The Human Touch of Blackbody Radiation

Jun 06, 2006 13:55

This has been a transitional week, to pare it down to the cream filling. I have flirted with seratonin waves and met many new people that I'm tickled to call friends. I reconnected and deepened previous friendships in the most novel ways, including but not limited to the old X-Men arcade game from the late eighties (please tell me everyone remembers Storm and her delightful Eighties cape and electric pimp cane), staggering spurts of creative sketching, about twenty massage circles, the best trip to Savannah to date, about 9 hours of ecstatic overnight beach time, the birth and death of a crush...well, suffice to say sleep has been shuffled from first priority and the Summer of Love (which freakin EVERYONE is suddenly ferociously excited about) has been concieved with the most resonant of Bangs. This week has been my salvation in so many ways...I think it really has become the axis on which I am trying now to pivot to a more positive and productive light. To dwell on one thing:
Said crush. Crush began, in all fairness, under the glaze of a chemical moon. Crush seemed at least mildly reciprocal. Crush seemed like maybe I would have a happy story to tell instead of the stories for which I am now notorious( ...As long as I can have sex with them and never see them again...), and which itself hasn't even happened since February. However, complications. Crush apparently once crashing and rationality ensued to have forgotten, whereas I remember. All water under the bridge, although mildly nettling.
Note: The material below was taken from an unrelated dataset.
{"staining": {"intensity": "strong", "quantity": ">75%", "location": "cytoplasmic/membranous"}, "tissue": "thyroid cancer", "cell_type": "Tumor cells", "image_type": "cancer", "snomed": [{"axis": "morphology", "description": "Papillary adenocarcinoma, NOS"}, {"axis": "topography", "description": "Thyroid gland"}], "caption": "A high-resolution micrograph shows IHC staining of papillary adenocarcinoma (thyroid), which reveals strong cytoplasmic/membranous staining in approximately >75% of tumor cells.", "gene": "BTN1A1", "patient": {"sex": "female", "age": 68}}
More important epiphany: Realizing last night over Cape Cods and darts what I've secretly been nibbling for several days, since I was told rather bluntly what I already knew ("You'd be best off getting over this," by someone who is wiser than I), that crush never really existed. That crush was simply the detrital wash of meeting somebody who was available, who seemed at least intrigued by me, whom I found bearable. That crush was just a manifestation of wanting something so badly that I even invented a minor heartbreak to gloss over what I already knew. That even though crush still twitters a bit, that it is no longer for a person(entirely) but more for the sheer fact that
I hope to fall in love again. I really really would like to, and I think I can.
...I'm not even lending credence to those other thoughts.